Volgens verweerder heeft appellant door teveel mest uit te rijden in strijd gehandeld met het in de Meststoffenwet opgenomen verbod om in enig kalenderjaar op een bedrijf meststoffen op of in de bodem te brengen, tenzij de gebruiksnormen in acht zijn genomen. Om die reden is appellant een korting van 3 % opgelegd op de door hem aangevraagde rechtstreekse betalingen.
3. Appellant voert aan dat de randvoorwaardenkorting niet terecht is omdat verweerder er geen rekening mee houdt dat in de kelder bezinksel is ontstaan. Daardoor bestaat de boven het bezinksel liggende laag grotendeels uit water.
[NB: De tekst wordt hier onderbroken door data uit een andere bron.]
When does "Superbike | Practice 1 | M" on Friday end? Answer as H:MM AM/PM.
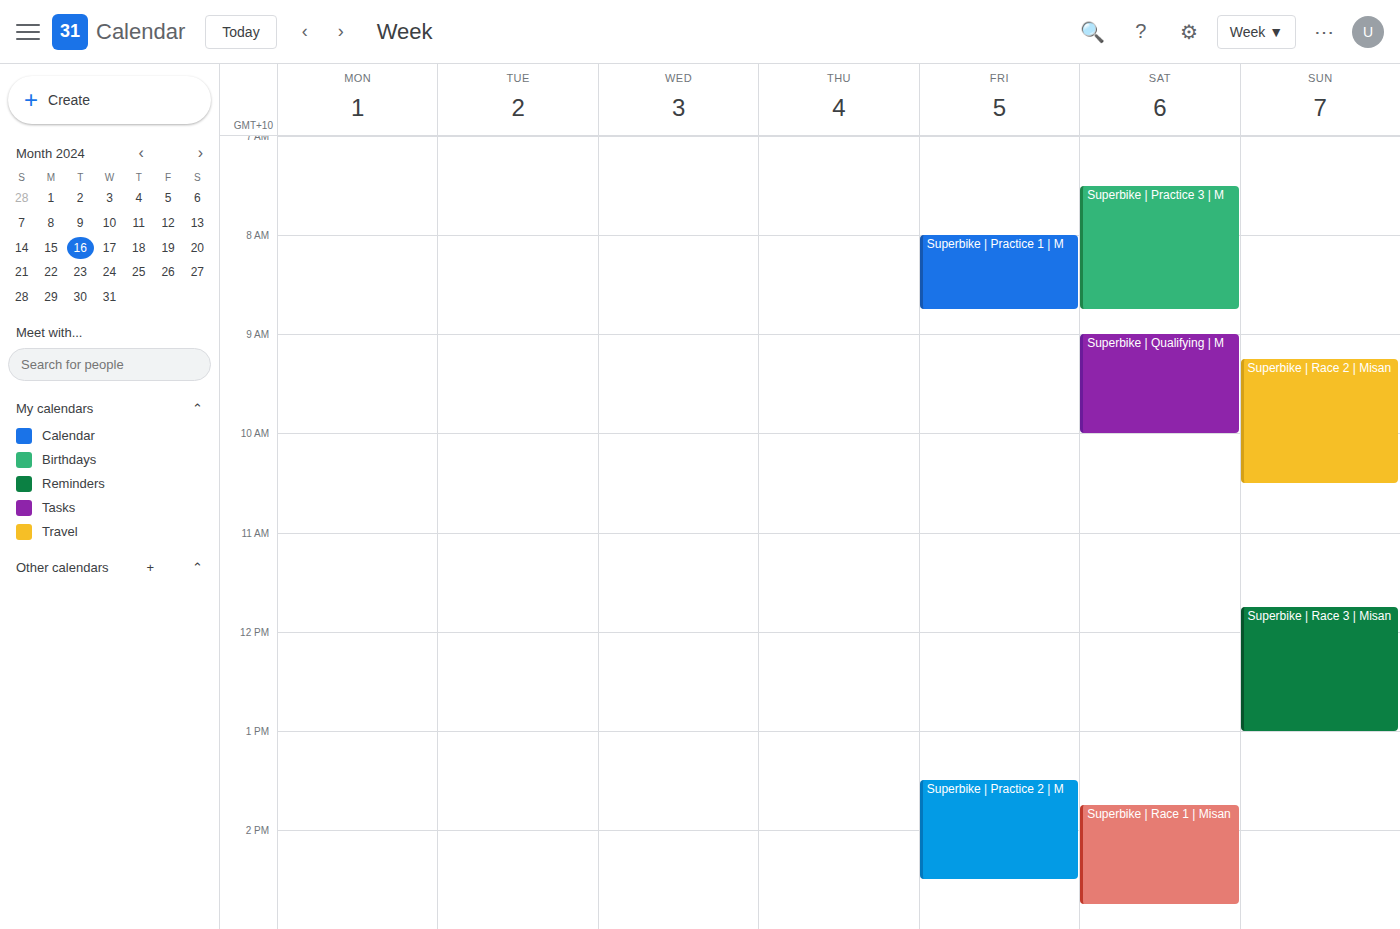
8:45 AM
Om die reden is appellant bij het uitrijden van de mest binnen de gebruiksnormen gebleven.
4.1
Naar het oordeel van het College heeft appellant geen belang meer bij een beoordeling van het beroep tegen het besluit van 4 augustus 2011. Het College zal het beroep daarom in zoverre wegens het ontbreken van procesbelang niet-ontvankelijk verklaren.
4.2
Ten aanzien van het op de voet van artikel 6:19 van de Algemene wet bestuursrecht (Awb) mede tegen het besluit van 15 november 2011 gerichte beroep overweegt het College als volgt.
4.3
Bij uitspraak van heden op het hoger beroep van appellant met nummer 11/704 heeft het College beslist dat appellant in 2008 de gebruiksnorm dierlijke meststoffen en de fosfaatgebruiksnorm heeft overschreden. Daarmee staat vast dat appellant artikel 7 in verbinding met artikel 8 van de Meststoffenwet heeft overtreden. Dit betekent dat verweerder gehouden was een randvoorwaardenkorting van 3 % toe te passen.
4.4 Het beroep tegen het besluit van 15 november 2011 is ongegrond.

Beslissing

Het College:
- verklaart het beroep tegen het besluit van 4 augustus 2011 niet-ontvankelijk;
- verklaart het beroep tegen het besluit van 15 november 2011 ongegrond.
Aldus gewezen door mr. W.E. Doolaard, mr. H.S.J. Albers en mr. N.A. Schimmel, in tegenwoordigheid van mr. E. van Kerkhoven als griffier, en uitgesproken in het openbaar op 17 januari 2014.